Biden in Central Europe
October 19, 2009
Q1: Vice President Joe Biden is visiting Poland, Romania, and the Czech Republic this week. What is he seeking to achieve?
A1: Although the broad agenda will cover questions of trade, investment, and economic recovery, the primary concern of all three capitals is their security ties with the United States. Above all, Biden will endeavor to reassure the three governments that Washington’s improving relations with Moscow will not result in a deterioration of relations with the Central-East European region. President Obama’s recent decision to scuttle the planned missile defense shield in Central Europe has raised fears among several of America’s new allies that the United States may be accommodating Russia’s expansive strategic agenda. They are apprehensive that Washington’s desire to secure a nuclear arms treaty with Moscow and to gain Russia’s assistance with Iran, Afghanistan, and North Korea could blind the White House to Russia’s attempts to restore its “privileged interests” among former satellites. The perception of America’s withdrawal or disinterest could leave the region increasingly vulnerable to Moscow’s pressures.
Q2: What is likely to be the result of the trip?
A2: Mr. Biden has a stellar record in support of the independence and NATO membership of the Central European countries and has expressed a realistic view of Russia’s ambitions. But he will also need to demonstrate that the United States will consolidate the security of the new NATO allies in practical and effective ways, for example, by helping to strengthen their defense capabilities and underscoring the applicability of NATO’s article 5 defense guarantees. For instance, he will be expected to confirm that the United States will deploy a battery of ground-to-air Patriot missiles in Poland and that Washington will include all three countries in discussions on the new antimissile system recently announced by President Obama.

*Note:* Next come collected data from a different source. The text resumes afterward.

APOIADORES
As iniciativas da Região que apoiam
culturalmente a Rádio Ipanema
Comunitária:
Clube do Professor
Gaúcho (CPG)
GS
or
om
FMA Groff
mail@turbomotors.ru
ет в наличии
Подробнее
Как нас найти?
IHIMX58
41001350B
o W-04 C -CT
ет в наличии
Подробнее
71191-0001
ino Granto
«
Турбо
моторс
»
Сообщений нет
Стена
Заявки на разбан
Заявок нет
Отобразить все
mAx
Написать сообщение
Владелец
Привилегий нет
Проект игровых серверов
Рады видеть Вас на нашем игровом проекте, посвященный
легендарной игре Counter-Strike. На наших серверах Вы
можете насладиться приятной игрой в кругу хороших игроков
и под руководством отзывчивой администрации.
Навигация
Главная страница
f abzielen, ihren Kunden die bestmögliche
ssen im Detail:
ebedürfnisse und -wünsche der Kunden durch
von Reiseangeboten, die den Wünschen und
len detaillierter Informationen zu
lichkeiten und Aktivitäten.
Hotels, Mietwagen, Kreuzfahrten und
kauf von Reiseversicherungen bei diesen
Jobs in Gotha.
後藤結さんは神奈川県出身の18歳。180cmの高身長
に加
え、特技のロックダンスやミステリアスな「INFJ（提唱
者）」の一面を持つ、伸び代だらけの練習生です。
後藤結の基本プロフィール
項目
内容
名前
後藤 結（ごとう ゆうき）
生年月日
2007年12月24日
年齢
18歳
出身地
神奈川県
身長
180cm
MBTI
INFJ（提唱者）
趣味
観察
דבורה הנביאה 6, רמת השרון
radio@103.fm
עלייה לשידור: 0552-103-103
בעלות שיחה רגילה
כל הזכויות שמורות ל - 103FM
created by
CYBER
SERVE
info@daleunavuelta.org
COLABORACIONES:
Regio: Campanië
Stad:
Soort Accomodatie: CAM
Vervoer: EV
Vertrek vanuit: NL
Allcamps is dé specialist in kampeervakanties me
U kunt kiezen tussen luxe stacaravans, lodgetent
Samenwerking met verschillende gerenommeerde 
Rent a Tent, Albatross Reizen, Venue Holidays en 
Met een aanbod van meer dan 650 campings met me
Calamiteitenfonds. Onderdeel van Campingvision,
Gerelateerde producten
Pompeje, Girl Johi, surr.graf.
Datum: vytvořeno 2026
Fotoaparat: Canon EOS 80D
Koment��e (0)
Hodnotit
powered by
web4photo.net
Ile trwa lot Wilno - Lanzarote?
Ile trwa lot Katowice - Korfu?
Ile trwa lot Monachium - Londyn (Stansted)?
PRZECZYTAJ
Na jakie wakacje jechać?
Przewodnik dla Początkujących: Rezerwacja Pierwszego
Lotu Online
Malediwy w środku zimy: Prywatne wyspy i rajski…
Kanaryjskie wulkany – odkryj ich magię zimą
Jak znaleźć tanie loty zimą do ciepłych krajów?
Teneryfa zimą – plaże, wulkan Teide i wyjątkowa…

Q3: How will the visit and its consequences be perceived in Moscow?
A3: Biden is treated with distrust if not disdain in the Kremlin because of his outspokenness about Russia’s belligerence toward its neighbors and his support for the independence and territorial integrity of Georgia and Ukraine. In a way, Moscow has already prepared for his visit by recently completing substantial military exercises in Belarus partly designed as a war scenario with NATO forces. The exercises further raised anxieties in the region over Russia’s long-term intentions, but they have also provided Biden with a valuable opportunity to reaffirm America’s commitment to the defense of NATO’s Central European members. In the aftermath of the vice president’s visit, the question of Central European security will be comprehensively explored by CSIS at an international conference in Washington on November 4, entitled “The United States and Central Europe: Converging or Diverging Strategic Interests?”
Janusz Bugajski holds the Lavrentis Lavrentiadis Chair at the Center for Strategic and International Studies in Washington, D.C., where he is also director of the New European Democracies Project and senior fellow with the Europe Program.